Saturated ground had nowhere to drain. Streets and yards remained covered with water even as the tide dropped but the surge raised the sea-level. Onshore wind pushed the sea state higher over the shore. Softened soil and gusty winds uprooted some trees and sent limbs and palm fronds flying.
Not so for the wildlife here. With loggerhead and green turtle nesting season at its peak, and a record year in progress, over 116 nests with about 100 eggs each were washed away by pounding surf and high water as the sand dunes yielded to the onslaught. Anna Maria Turtle Watch scrambled to relocate nests but were able to save only a few eggs for later replacement in the sand. The hopes for a successful hatching season were dashed. Only state-permitted staff of Anna Maria Turtle Watch and Shorebird Monitoring can handle federally protected turtles and nests. (Call 941-778-5638 if you see threatened turtles or eggs).

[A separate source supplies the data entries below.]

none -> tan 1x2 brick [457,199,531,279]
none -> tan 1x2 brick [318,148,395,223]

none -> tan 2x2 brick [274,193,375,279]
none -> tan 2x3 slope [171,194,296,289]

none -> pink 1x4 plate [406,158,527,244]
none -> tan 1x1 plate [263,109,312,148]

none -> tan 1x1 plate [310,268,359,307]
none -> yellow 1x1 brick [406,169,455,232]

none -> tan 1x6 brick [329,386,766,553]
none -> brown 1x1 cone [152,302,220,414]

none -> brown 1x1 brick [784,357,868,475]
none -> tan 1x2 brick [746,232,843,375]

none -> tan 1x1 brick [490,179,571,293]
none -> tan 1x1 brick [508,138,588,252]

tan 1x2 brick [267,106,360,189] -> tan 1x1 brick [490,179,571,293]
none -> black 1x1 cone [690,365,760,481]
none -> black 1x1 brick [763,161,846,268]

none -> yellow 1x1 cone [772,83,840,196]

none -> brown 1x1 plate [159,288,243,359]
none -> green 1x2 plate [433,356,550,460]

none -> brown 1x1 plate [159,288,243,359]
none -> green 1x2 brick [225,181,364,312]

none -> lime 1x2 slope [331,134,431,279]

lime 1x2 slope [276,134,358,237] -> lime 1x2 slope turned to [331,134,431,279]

Valuable areas of nesting shorebirds such as skimmers and terns were inundated. Wildlife Inc responded to the desperate birds’ plight of drowned skimmer chicks, on Anna Maria Island and Longboat Key. A few lucky birds were rescued but many died in the process. Baby herons, owls and songbirds were blown from tree nests and brought to the Wildlife Education & Rehabilitation Center. (Call 941-778-6324 for wildlife rescue).
Meanwhile T.S. Debby continued to pound the Florida Gulf Coast while it slowly moved towards Cedar Key and broke rainfall records and flood levels in many areas far away from the center of what would normally be considered a minor strength storm.